When reading articles about cash, most tell you silly things, like improving your invoicing, managing your receivables, and stretching paying your payables. Now, all these suggestions aren’t bad, but they’re simple suggestions from people who really do not understand the complexities of cash in a business. Should you look at the quick fixes? Sure, but don’t think this quick fix is solving your problem. You’re collecting cash you already should have. Let’s dive into some things you can do to improve your cash position for the long haul, not these quick fixes you have read repeatedly that never really seem to fix the problem.
I like to think of cash flow as the blood in my body; I need to maintain the business cash flow to stay alive. How I share with business leaders…” You don’t have a strategy if you don’t have sufficient cash.” I need cash to execute my strategy. So, what can I do? Here are three things to improve my cash position for the long term.
First, you need a monthly cash flow projection for 36 months—yes, 36 months! Every month, I will clean up the 36-month projected cash based on my learning from the previous month.

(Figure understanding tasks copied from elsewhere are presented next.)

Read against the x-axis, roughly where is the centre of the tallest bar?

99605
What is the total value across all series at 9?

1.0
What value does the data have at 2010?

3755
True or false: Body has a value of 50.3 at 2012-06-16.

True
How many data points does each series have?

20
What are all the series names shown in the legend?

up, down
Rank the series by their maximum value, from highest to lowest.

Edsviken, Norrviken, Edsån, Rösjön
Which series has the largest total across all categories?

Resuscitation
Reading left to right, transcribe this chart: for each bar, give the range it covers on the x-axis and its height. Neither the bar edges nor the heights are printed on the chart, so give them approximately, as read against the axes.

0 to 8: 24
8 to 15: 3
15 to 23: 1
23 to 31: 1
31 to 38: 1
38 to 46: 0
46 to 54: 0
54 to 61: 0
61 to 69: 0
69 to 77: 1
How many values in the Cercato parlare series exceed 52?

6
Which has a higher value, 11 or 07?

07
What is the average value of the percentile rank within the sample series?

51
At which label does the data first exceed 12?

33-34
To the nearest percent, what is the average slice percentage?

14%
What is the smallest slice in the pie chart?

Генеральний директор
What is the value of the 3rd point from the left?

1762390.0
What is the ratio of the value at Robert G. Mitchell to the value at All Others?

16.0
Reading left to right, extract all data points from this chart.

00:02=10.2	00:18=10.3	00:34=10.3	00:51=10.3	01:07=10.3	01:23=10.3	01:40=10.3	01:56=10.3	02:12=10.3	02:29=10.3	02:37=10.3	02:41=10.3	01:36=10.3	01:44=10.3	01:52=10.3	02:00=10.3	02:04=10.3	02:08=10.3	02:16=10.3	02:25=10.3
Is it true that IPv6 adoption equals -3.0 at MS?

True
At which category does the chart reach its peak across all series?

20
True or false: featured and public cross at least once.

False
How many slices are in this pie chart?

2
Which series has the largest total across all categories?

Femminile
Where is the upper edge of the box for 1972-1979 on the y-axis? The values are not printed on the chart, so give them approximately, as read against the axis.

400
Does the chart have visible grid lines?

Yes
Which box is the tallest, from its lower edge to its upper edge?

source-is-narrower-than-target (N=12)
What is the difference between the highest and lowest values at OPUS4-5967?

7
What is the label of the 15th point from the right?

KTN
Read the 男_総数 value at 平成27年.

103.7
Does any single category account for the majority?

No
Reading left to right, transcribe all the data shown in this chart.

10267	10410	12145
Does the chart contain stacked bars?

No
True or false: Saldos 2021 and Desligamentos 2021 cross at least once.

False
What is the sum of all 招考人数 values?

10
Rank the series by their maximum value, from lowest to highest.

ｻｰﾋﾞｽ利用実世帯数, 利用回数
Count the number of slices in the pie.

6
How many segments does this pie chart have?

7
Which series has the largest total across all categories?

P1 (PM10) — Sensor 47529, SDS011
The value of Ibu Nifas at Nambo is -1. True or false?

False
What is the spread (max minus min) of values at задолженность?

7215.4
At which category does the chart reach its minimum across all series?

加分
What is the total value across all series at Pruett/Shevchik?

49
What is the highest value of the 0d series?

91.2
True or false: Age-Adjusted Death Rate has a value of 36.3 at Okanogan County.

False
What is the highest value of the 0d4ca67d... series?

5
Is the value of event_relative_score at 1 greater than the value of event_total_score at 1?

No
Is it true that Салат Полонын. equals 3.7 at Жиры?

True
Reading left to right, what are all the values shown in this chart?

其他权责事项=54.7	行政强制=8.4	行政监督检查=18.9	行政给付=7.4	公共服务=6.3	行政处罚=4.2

This will allow me to use new forward-looking information to better predict. We will be teaching this model in our webinar on July 30, 2024 (www.assuredstrategy.com/events).
The second thing I would do is look at the processes in my company. We help people with process development, gap analysis, and improvement. When we do this work, we have no problem telling people we will get them a 3X return on their investment because usually it is higher. There are so many redundancies or errors due to processes that are not up to date, too many gaps or do not exist. There is a TON of cash in your processes. We will teach this on our August 8, 2024 webinar (www.assuredstrategy.com/events).
Third, look at your customers. Some of them may be buying some of your products or services, but they may not be buying everything you offer that they need. Having been in over 1,000 businesses in my career, I find salespeople do not go back to their customers after a sale to ensure that all their needs are satisfied with ALL the products or services your company offers. With customer acquisition costing around 25% of a customer’s first-year revenue, selling to existing customers is a great way to maintain strong cash flow and tremendously reduce costs.
Fixing cash issues should not be a short-term emergency. The entire leadership team should focus on cash every month. It is not the CFO’s job; it is every team member’s job to pay attention to cash.